Photo courtesy of the School of Photography.

Meet the Winners 

“I especially loved the theme, because I think that’s what a lot of people are yearning for and lacking in their life right now—the literal connectedness and touch and all that,” said Steele, an M.A. student who submitted a portrait from her ongoing series, “Decades of Love,” which documents elderly couples. “To me, the couples I photograph are the pinnacle of trust, love, closeness, embracing—I thought it was really fitting.” 

Though the photo project has been ongoing since before the pandemic hit, Steele’s work is especially poignant now, at a time in history when the elder population is particularly vulnerable. 

“Maybe a good outcome of COVID, if there is one, is the renewal of sensitivity towards the preciousness of our elderly community,” said Steele. “Now, the spotlight is on how we should protect and revere the older generations, not cast them aside.”

For recent B.F.A. graduate Smith, the tree decoration project offered an opportunity to submit personal photos rather than having to stick to rigid criteria. She submitted a photo from her Spring Show exhibition, but also a personal snap—a selfie of her and her long-distance boyfriend of over four years, McKinley. Smith was surprised when the selfie took first place out of the department. 

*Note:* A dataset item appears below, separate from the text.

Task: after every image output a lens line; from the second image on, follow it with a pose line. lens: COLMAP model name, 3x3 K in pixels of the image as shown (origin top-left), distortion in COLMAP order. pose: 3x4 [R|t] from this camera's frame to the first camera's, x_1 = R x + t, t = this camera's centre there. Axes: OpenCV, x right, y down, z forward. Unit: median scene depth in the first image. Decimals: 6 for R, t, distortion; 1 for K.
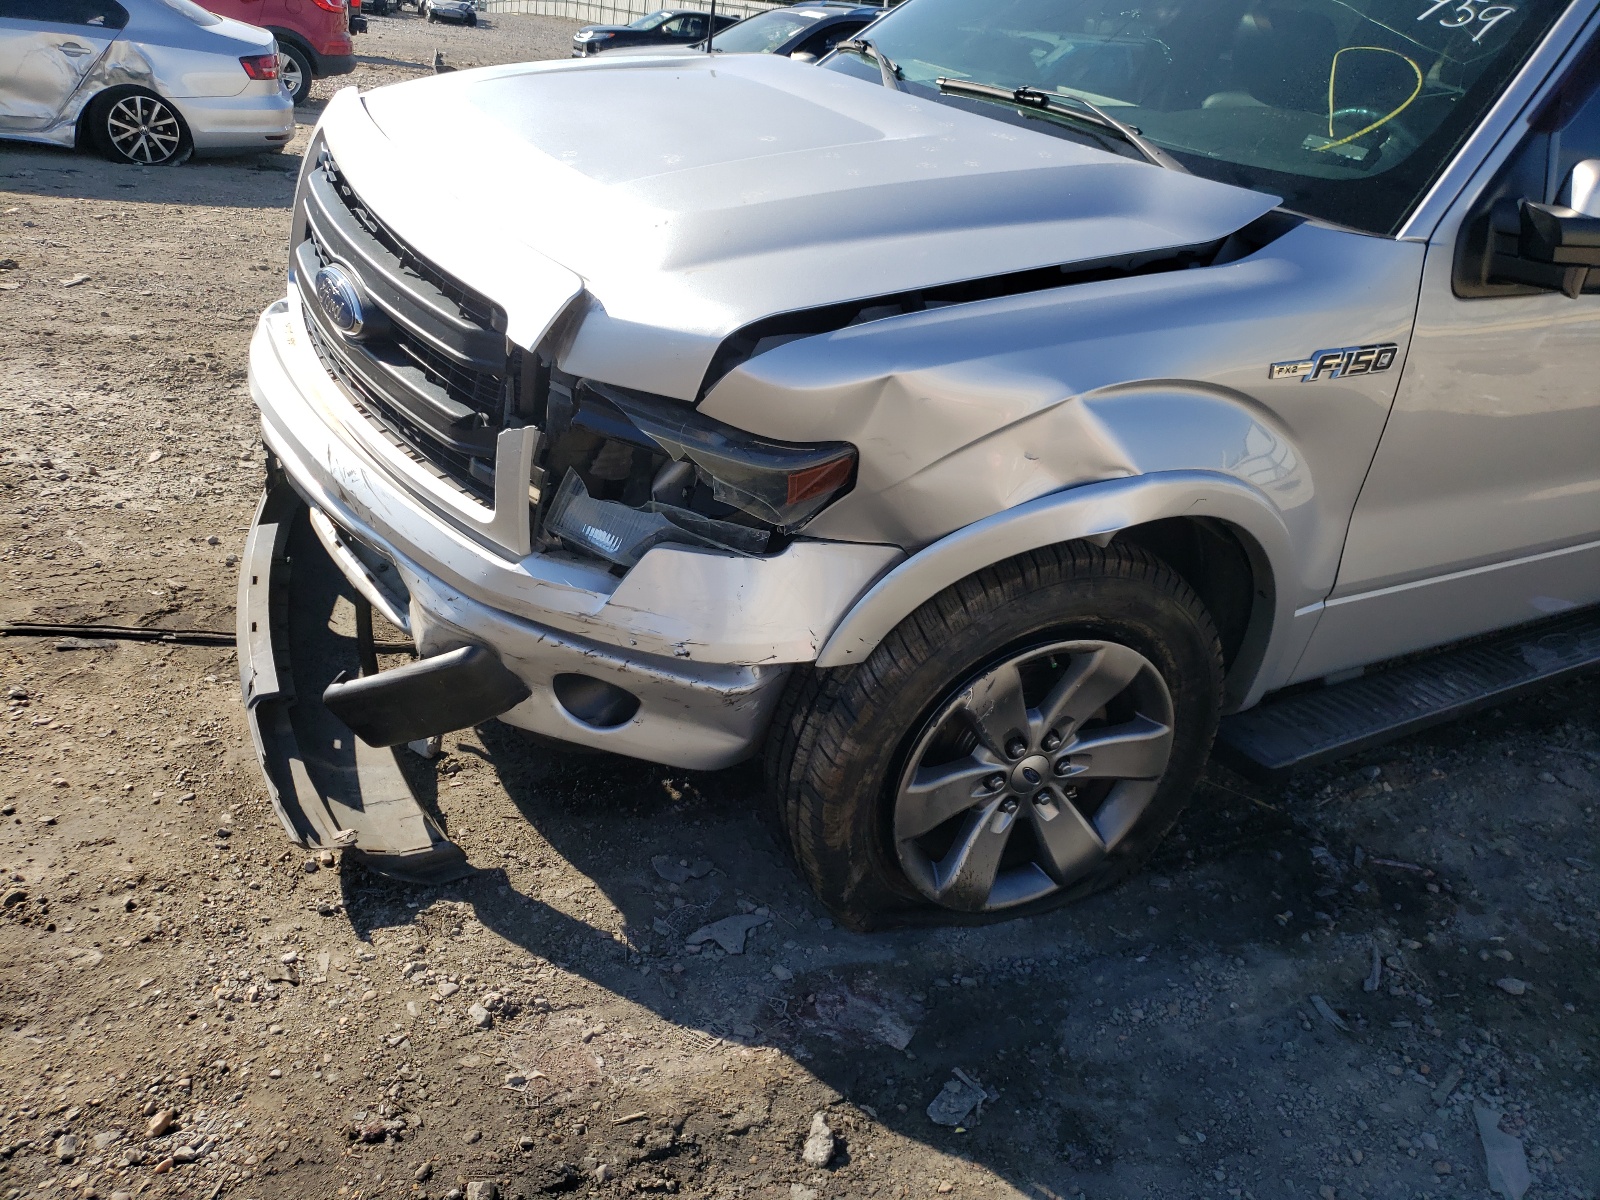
lens RADIAL K [[1199.5, 0, 799.1], [0, 1199.5, 567.6], [0, 0, 1]] dist [0.000236, 0.011020]
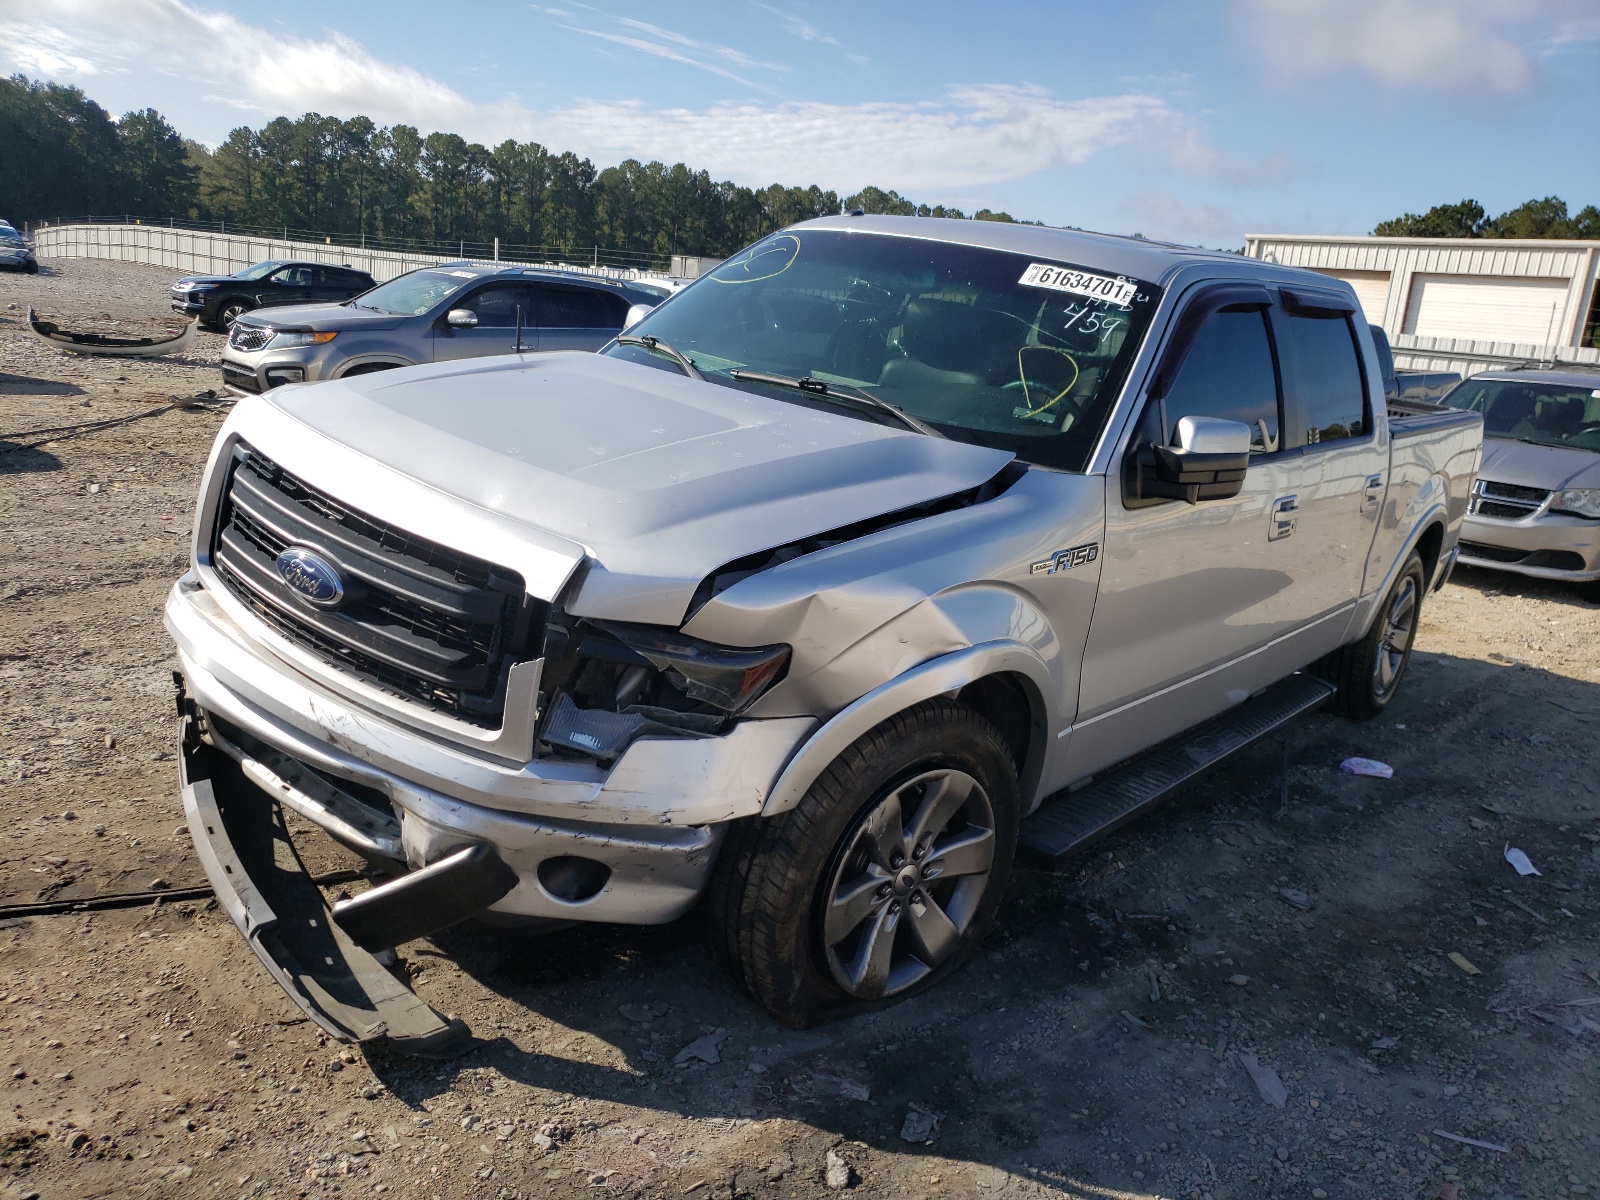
lens RADIAL K [[1185.9, 0, 800.0], [0, 1185.9, 600.0], [0, 0, 1]] dist [0.006661, 0.006502]
pose [[0.950731, -0.093577, 0.295557, -0.289343], [0.136984, 0.982043, -0.129716, 0.022316], [-0.278112, 0.163812, 0.946477, -0.269336]]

A closer look at the School of Photography’s winning tree. Photo courtesy of the School of Photography.

“We’ve sacrificed a lot to pursue our own separate careers and dreams,” said Smith. “It was so sweet that our photo is the one that ended up winning.” 

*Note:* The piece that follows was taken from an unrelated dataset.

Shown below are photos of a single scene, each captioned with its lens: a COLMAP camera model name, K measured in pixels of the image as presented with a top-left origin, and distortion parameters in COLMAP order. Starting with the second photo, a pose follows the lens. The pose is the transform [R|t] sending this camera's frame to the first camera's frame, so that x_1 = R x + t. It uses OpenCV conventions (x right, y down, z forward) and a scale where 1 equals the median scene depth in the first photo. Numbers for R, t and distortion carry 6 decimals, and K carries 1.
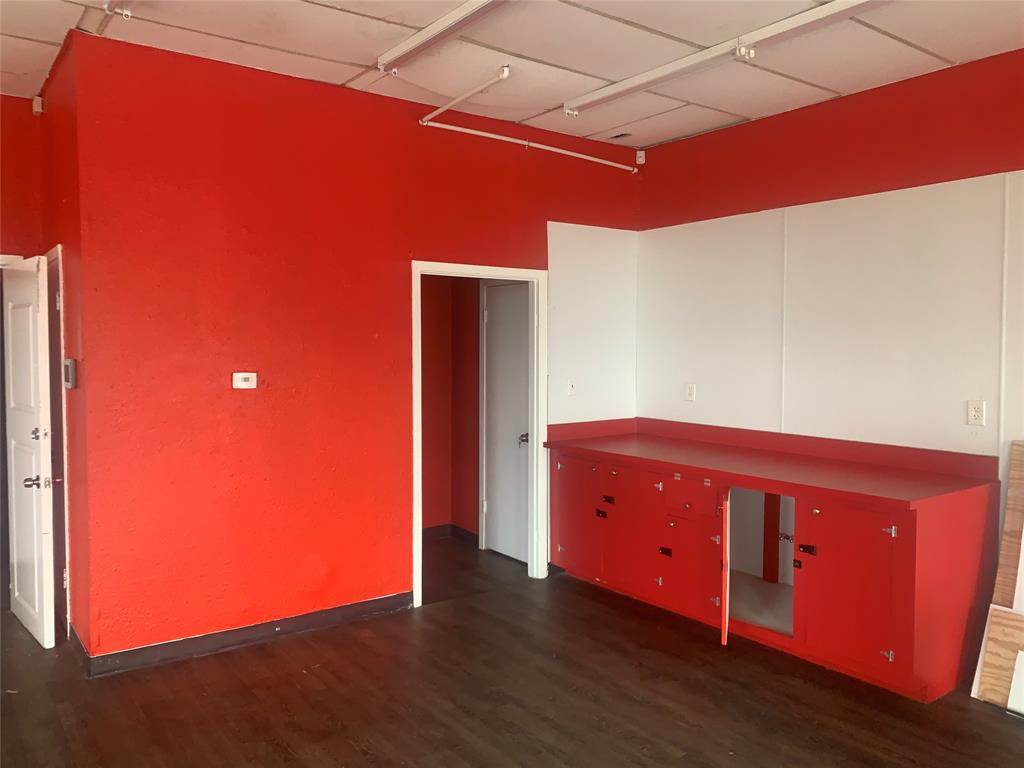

Smith, who relocated to Atlanta upon graduating, is looking forward to ending the long-distance chapter in her relationship but is grateful that she already had the tools to make it work before the pandemic hit. 

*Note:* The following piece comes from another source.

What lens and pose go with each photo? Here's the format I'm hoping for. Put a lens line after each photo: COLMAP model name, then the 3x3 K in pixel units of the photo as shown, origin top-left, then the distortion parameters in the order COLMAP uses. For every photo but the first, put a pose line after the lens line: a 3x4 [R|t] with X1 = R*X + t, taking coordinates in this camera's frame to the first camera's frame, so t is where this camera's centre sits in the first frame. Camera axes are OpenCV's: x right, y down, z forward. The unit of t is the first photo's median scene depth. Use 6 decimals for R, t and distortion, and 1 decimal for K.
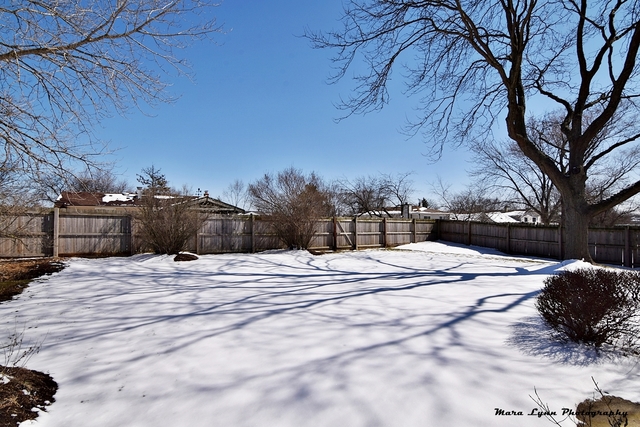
lens RADIAL K [[315.2, 0, 319.4], [0, 315.2, 214.9], [0, 0, 1]] dist [0.001487, 0.000140]
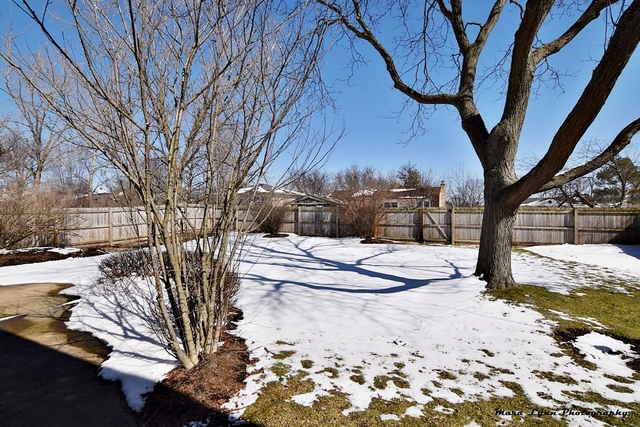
lens RADIAL K [[315.2, 0, 318.7], [0, 315.2, 212.2], [0, 0, 1]] dist [0.001487, 0.000140]
pose [[0.578810, 0.000769, -0.815462, 0.633310], [0.020762, 0.999662, 0.015679, 0.000186], [0.815198, -0.026005, 0.578598, 0.200296]]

“Luckily, we already knew how to do date night on video chat, how to watch movies together, so when he had to cancel his flight out to visit me last March, we already knew how to spend time with each other long-distance,” said Smith. 

Gardner, who recently graduated with her B.F.A., submitted a bittersweet memory from her personal archives. In the black-and-white photo, a man lies under a thick blanket in a hospital bed, tightly clasping an outstretched hand from behind the camera. It’s a tender scene, one that Gardner said played out often over the last few months of her husband’s life. 

“My husband was a big supporter of mine in fulfilling my dream of getting a bachelor’s degree, but we lost him a year and a half ago,” said Gardner. “In his last few months, he spent a lot of time in the hospital, and I spent a lot of time there holding his hand.” 

Photo courtesy of the School of Photography.

Gardner says she has thought about that time often throughout this pandemic. 

“It would have been really difficult for him, living the way that we live nowadays,” said Gardner. “I look back on that time and just think that I’m really glad that it happened when it happened, and not now. If he was sick and in the hospital now, no one would be able to be with him. We were so fortunate that we could be with him at the hospital—there are thousands and thousands of people who are sick right now and cannot be there to support the ones they love.”    

A San Francisco native whose family immigrated there from the Philippines, Gardner’s husband Jose Montuya loved the city and was big on Christmastime; Gardner says it’s a perfect tribute. 

“Our whole family is proud that he was a part of this iconic piece of San Francisco,” said Gardner. “He fits perfectly because that’s his city.”